“Hantu” yang “menghantui” 15 dari 103 perempuan Tamil yang baru-baru ini dilantik menjadi tentara Sri Lanka tidak lagi menjadi masalah sejak para rekrutan tersebut dipindahkan dari kamp Bharathipuram.

“Ketika kami menyadari bahwa Bharathipuram telah menyaksikan banyak kematian selama perang dan bahwa hantu orang mati masih berkeliaran, beberapa dari kami merasa seolah-olah ada orang asing yang menyentuh kami. Kami akan pingsan karena ketakutan.

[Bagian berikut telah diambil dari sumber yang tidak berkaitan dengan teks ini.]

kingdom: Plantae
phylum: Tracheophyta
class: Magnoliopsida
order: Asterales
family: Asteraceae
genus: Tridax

Lima belas dari kami memiliki pengalaman seperti itu. Namun masalahnya tidak ada sejak kami pindah ke kamp Kokkavil,” kata Subajini Nagendran, seorang rekrutan berusia 18 tahun dari Dharmapuram di Kilinochchi.

“Kami pikir kami dirasuki roh jahat. Untuk mengusirnya, salah satu dari kami akan mengalami kesurupan dan melakukan tarian liar seolah-olah kami dirasuki (oleh Kali atau Amman),” kata Nagendran kepada Express.

Karena pengobatan tradisional gagal mengusir ‘roh’ tersebut, para wanita yang terkena dampak tersebut dirawat di Rumah Sakit Kilinochchi, di mana Dr S Sivadas, psikiater di Rumah Sakit Vavuniya, memeriksa mereka. “Perasaan kesurupan bermula dari kurangnya rasa percaya diri, yang bermula dari ketidakmampuan beradaptasi dengan situasi baru. ‘Tarian setan’ untuk membebaskan roh jahat adalah hal biasa di kalangan masyarakat Wanni,” ujarnya.

“Para rekrutan tersebut tidak dipersiapkan untuk pelatihan militer karena mereka diharapkan untuk mempelajari pekerjaan administrasi. Pertanyaan yang terus mereka tanyakan pada diri mereka sendiri adalah ‘Kami orang Tamil. Apakah ini pilihan yang tepat?’ Namun mereka membantah adanya pelecehan seksual yang dilakukan oleh tentara,” tambah Sivadas.